So in a very real sense, he is a product of the very culture examined in his book.
Which is why Coal Black Heart often reads like a personal history — despite the fact that DeMont’s coal saga extends 300 million years into the past, ponders the early explorations of men like Samuel de Champlain and John Cabot, casts light on the unexpected role played by King George III in the development of a Nova Scotia coal industry, examines a 19th-century coal culture where “the rich built palaces and the poor went shoeless,” and is as much an economic chronicle as a social one in examining the late 20th-century collapse of the province’s coal and steel industries and what the miners still see as an act of betrayal by the federal government.

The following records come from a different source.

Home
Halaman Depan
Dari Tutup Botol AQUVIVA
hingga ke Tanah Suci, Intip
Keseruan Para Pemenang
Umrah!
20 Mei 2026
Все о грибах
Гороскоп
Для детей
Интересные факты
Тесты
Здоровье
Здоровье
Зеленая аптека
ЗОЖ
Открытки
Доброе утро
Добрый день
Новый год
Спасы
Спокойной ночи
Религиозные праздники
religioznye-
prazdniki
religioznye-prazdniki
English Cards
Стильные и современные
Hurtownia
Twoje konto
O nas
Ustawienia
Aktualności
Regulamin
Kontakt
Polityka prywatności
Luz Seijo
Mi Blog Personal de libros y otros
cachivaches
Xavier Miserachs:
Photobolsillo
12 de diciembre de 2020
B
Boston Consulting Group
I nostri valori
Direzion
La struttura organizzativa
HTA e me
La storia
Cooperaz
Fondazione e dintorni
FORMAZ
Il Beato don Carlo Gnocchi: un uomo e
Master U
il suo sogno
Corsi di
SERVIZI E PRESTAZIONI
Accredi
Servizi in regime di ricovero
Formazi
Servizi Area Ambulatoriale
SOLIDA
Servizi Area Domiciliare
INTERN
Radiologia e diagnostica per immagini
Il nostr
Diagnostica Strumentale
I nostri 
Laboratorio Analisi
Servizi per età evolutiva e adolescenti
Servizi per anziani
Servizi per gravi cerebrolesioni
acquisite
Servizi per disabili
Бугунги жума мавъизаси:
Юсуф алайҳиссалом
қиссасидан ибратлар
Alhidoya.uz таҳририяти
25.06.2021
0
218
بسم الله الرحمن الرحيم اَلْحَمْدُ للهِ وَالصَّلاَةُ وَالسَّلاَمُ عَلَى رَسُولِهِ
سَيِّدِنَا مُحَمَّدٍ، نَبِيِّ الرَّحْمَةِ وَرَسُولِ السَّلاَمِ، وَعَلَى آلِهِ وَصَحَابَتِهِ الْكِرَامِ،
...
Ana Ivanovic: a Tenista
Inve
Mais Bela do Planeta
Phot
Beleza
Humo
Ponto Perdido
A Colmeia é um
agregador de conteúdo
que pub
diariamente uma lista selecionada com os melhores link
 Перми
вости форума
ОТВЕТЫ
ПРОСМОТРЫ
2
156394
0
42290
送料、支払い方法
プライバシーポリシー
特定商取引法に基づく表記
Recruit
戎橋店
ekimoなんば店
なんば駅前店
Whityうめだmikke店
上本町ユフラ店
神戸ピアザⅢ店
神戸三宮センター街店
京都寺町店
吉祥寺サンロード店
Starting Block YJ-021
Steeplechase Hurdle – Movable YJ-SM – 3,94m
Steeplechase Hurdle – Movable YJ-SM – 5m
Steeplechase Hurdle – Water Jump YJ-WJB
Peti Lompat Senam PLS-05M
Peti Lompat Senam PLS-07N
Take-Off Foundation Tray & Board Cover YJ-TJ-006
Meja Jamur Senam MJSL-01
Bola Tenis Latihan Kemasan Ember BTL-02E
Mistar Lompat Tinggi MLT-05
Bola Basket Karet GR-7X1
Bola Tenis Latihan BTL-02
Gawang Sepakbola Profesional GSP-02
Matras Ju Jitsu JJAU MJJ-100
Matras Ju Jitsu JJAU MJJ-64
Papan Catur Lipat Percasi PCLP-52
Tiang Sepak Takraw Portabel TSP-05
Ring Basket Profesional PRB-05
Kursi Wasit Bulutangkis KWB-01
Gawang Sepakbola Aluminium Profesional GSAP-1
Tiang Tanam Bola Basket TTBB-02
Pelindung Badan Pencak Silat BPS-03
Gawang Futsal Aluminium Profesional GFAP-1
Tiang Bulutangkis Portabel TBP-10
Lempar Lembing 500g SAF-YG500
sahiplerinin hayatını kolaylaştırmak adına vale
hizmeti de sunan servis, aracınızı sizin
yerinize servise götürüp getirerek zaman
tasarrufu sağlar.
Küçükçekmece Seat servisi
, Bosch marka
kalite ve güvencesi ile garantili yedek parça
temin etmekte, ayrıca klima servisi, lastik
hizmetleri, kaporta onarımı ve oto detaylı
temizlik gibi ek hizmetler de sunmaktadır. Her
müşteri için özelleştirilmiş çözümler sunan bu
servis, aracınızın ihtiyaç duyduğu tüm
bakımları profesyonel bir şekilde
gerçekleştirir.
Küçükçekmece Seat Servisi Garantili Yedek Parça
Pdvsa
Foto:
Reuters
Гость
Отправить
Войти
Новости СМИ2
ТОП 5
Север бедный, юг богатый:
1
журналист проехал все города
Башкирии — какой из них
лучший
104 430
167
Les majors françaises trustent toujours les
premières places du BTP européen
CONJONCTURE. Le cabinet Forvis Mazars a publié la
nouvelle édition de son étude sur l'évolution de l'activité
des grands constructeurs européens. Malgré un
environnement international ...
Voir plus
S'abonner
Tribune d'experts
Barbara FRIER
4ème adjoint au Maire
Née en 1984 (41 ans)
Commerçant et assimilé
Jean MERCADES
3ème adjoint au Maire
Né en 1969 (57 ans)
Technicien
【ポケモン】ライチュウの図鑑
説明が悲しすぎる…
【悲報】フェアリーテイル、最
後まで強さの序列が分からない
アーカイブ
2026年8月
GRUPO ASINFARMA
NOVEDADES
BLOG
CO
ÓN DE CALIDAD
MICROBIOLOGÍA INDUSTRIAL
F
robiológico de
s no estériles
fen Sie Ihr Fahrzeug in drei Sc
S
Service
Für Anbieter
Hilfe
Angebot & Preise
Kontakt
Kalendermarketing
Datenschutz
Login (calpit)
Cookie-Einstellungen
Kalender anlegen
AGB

“I realized that I’d been writing about coal forever — since Westray (a Nova Scotian mine where a methane explosion killed 26 miners in 1992),” says DeMont, who served 10 years as Atlantic bureau chief for Maclean’s Magazine.
“I realized coal was a good story journalistically but that it also would give me an opportunity to go back to places like Glace Bay and revisit the Sydney mines and talk to people — my people, really, in so many ways.”
There was also an awareness that coal was an important but neglected part of Canadian history
“More people died in the coal mines than died in the battlefields of World War I. That’s not well known — even here in Nova Scotia. Cape Breton coal fuelled the factories and ran the steel mills and armed the troops for World War I and World War II … It was hugely important to the growth of the country. It’s almost a sidebar and asterisk in Canadian history, yet it was such an important industry — really important to the form that Nova Scotia has taken, in terms of what areas were settled and the kind of people that arrived there and the kind of society that has grown up.”
Coal Black Heart abounds in vivid prose snapshots of the way things were: the “perpetual servitude” imposed on the mining community by the company store; Glace Bay’s infant mortality rate of 306 per 1,000 babies at a time when the national average was 88; the terrors that haunted Joe MacDonald, a miner who slept with a nightlight for the rest of his life after being trapped underground in a mine disaster; the ghastly plight of the ponies that worked in the mines: if they didn’t catch lockjaw, they frequently broke their legs when dragging the coal boxes and had to be put down.
But DeMont also sees something mythological in his saga.
“There are archetypal figures in there — the twirling-moustache villainy of some of the mine owners, but also the swashbuckling elements you find in the promoters and people willing to gamble in the industry.”
And on the other side, there are the miners.
“There is the awfulness of the lives — I was certainly drawn to tell that side of the story — but there was also the stoicism. The heroism on some level has always drawn me to the story. I defy anyone not to see poetry in these lives.
“God knows, life was hard, but there was also this immense endurance, and epic ability to put one foot down in front of the other and kind of soldier on.”